Thankfully the rather stunning scenery distracted his attention -> lovely curves of the John Day river, an unexpected gorge right before you enter the monument and then arriving finally at our hike. There are two main hikes around the 29-million year old blue-green claystone formation that gives this area it’s name. The ~3 mile Blue Basin Overlook (or rim) trail and the ~1 mile Island In Time trail into the center of the beast, all of which are dog friendly**. Our goal was to do both (which I highly recommend) so we gathered our backpacks and started the climb up the hill.

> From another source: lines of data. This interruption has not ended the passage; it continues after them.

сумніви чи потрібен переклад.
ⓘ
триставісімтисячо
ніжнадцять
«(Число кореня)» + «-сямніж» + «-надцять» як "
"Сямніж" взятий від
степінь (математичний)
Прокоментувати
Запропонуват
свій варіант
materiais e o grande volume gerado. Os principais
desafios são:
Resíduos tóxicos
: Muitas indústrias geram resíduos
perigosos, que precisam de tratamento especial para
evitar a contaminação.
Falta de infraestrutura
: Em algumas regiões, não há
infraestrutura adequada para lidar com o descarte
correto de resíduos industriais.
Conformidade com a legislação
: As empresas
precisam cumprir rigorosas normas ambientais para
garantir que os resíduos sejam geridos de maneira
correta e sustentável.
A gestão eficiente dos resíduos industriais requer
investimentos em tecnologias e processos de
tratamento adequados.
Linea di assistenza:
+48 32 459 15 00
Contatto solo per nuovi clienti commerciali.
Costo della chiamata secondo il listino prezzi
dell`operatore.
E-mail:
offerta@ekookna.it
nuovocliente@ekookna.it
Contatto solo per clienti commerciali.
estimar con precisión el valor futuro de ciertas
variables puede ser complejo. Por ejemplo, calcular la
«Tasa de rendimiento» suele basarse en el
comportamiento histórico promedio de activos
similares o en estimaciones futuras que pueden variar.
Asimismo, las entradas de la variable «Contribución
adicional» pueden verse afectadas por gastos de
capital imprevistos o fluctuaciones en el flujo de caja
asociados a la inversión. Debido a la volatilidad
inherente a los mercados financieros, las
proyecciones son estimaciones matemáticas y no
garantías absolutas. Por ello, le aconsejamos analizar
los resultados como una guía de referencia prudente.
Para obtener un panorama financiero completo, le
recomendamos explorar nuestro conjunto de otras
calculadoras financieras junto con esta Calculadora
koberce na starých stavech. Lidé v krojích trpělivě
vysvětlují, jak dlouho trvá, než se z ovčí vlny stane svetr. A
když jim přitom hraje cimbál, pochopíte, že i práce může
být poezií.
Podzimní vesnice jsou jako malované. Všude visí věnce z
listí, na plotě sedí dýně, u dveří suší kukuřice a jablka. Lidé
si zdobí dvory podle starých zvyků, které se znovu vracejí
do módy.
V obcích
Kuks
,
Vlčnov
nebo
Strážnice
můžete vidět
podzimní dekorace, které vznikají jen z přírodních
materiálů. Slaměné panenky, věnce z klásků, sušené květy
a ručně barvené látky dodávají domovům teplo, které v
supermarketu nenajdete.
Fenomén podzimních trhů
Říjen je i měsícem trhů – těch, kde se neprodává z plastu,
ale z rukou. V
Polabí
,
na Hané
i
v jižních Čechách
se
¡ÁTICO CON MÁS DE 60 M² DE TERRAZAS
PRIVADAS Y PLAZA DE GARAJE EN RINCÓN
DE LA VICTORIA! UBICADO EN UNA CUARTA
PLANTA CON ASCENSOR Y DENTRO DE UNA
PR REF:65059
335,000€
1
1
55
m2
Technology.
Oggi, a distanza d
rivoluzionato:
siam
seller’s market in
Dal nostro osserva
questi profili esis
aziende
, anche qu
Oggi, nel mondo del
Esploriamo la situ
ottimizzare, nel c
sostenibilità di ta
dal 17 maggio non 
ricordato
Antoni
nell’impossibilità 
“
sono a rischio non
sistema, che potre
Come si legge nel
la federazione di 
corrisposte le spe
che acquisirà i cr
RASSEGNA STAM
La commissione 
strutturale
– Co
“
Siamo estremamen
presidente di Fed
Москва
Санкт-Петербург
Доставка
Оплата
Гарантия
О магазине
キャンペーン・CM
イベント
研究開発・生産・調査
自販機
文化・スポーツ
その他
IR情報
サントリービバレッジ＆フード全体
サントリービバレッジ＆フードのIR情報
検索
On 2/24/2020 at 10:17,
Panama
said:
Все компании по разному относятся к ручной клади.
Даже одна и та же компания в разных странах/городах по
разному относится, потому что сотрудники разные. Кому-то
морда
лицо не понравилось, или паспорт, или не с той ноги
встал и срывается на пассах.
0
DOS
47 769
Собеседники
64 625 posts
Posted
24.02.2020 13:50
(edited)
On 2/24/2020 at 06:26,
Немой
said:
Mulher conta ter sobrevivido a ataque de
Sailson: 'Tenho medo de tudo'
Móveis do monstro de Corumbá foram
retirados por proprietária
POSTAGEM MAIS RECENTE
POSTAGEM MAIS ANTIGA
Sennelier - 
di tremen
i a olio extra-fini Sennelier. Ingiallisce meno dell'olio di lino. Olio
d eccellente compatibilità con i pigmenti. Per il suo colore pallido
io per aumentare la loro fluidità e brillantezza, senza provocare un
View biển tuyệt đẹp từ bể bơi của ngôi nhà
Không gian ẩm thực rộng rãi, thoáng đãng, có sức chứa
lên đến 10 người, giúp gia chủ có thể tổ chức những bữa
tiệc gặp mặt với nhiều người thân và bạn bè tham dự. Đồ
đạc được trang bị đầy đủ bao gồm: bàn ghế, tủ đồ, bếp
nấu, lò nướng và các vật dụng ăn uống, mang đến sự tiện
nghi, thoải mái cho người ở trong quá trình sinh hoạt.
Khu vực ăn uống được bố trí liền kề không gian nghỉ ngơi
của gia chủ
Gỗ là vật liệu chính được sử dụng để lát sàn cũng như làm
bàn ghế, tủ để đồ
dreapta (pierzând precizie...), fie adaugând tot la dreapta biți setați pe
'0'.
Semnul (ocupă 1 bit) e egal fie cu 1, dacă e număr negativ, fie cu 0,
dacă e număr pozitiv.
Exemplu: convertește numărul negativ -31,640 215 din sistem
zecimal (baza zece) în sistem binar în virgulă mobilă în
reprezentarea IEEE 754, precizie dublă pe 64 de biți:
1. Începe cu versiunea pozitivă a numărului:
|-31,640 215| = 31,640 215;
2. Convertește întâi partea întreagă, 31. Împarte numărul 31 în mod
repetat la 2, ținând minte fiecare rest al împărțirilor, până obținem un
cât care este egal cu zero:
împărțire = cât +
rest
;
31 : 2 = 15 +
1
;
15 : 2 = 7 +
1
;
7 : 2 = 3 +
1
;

Me oh my how can I describe the visual impact? The first time you see this strange blue formation is really something else. Formed by spewing layers of volcanic ash-turned-stone it’s like a 600-foot layer-upon-layer mountain of whipped cream topping in brilliant blue-green…and it’s so intense it almost seems like a mirage.
“Holy moly” declared Paul “it really is blue”
A steep climb along a lovely trail leads to a panoramic view right into the center of the basin and I tell you, it takes your breath away. As you walk around the rim you keep getting shifting views of the blue-green in hues that move with the sun***, and when you finally hit the Island in Time trail and walk into the center it’s like you’ve wandered into a different world. Oh, did I mention the cool fossils on the latter trail?
We followed our hike with a drive to Cathedral Rock and a stop at the most excellent Visitor Center. In the latter you’ll read about the entire history of the region, as well as get the chance to touch specimens of ancient history and drool over actual paleontologists working on fossils in the windowed lab (yes, it is drool-worthy stuff). It’s one of the best visitor centers I’ve been to in a long time and I definitely recommend it.
Filled with visions of blue we made our way home to dedicate yet another rum & coke, this time in thanks to the RV Travel Gods (we make sure to cover our bases in the beast). My first dream fulfilled I started to ponder the next portion of my visual escapade a few days away. You see despite my abundant excitement at this spot, blue-eyed Sinatra said it most fittingly when he crooned “the best is yet to come“. Prepare yourself for the artistic madness of the Painted Hills….
* CAMPING -> Clyde Holliday State Park is ~40 mins East of Sheep Rock Unit and a very pleasant spot to stay. If you want to be closer and have full hookups The Fish House Inn & RV Park is in Dayville and only a skip and a jump from the Sheep Rock Unit.
** DOGS IN THE PARK -> Dogs are permitted on leash throughout the entire monument & on all the Basin Trails. The 3-mile Overlook trail is great, but the 1-mile Island in Time trail that leads into the center of the basin has 13 sharply grated metal bridges which are not great for paws. If you want to bring doggie on this latter trail I recommend paw covers (or you’ll have to carry them over the bridges). Trail information HERE.
*** PHOTOGRAPHY TIPS -> For the photography buffs amongst you, the best time to get lit pics of the Blue Basin is between 10AM and 2PM. Before/after this time the sun starts to cast shadows in the basin (still great for pics, but just a different mood). Midday the blues are rather washed out while late afternoon the blue-greens are deeper.